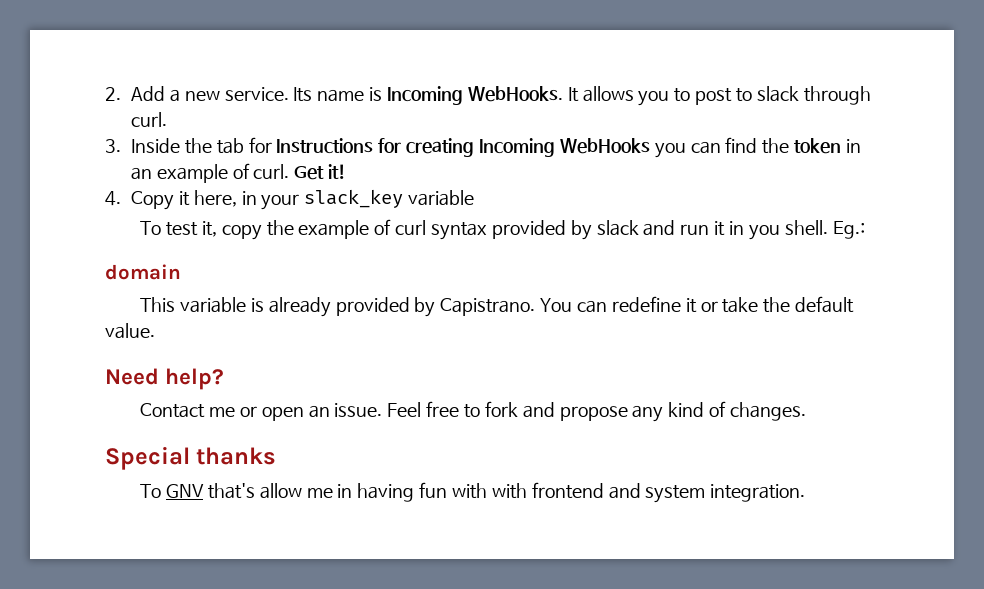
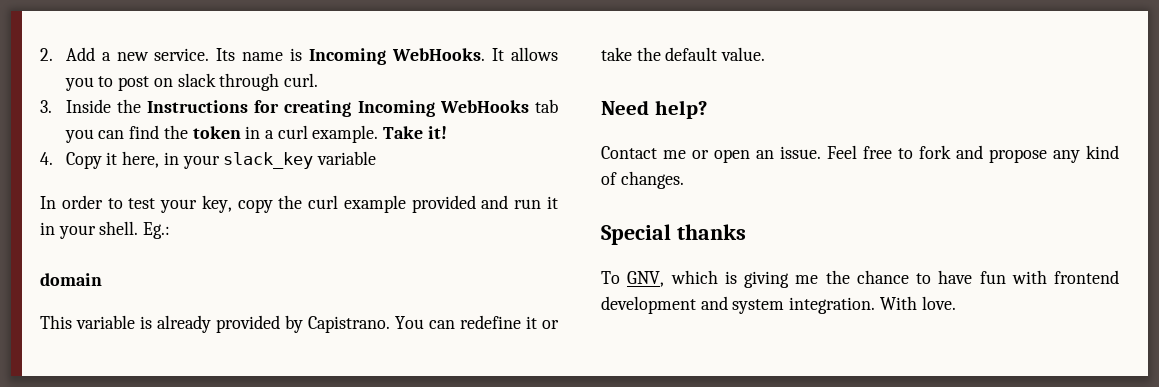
[735,88,752,102] to -> [153,78,173,87] on
[216,137,272,154] tab for -> (141, 106) none
(650, 146) none -> [535,99,558,113] tab
[130,163,325,183] an example of curl. Get -> [265,125,424,143] a curl example. Take
[140,219,639,240] To test it, copy the example of curl syntax provided by slack -> [40,195,476,213] In order to test your key, copy the curl example provided
[748,225,780,240] you -> [58,225,96,239] your
[166,482,604,502] GNV that's allow me in having fun with with frontend -> [627,270,1119,288] [601,296,696,314] GNV, which is giving me the chance to have fun with frontend development
(806, 493) none -> [879,296,956,310] With love.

**Request**
Search the entries for the word "example" and copy every line that holds it.

**Answer to this exercise**
[130,163,325,183] an example of curl. Get -> [265,125,424,143] a curl example. Take
[140,219,639,240] To test it, copy the example of curl syntax provided by slack -> [40,195,476,213] In order to test your key, copy the curl example provided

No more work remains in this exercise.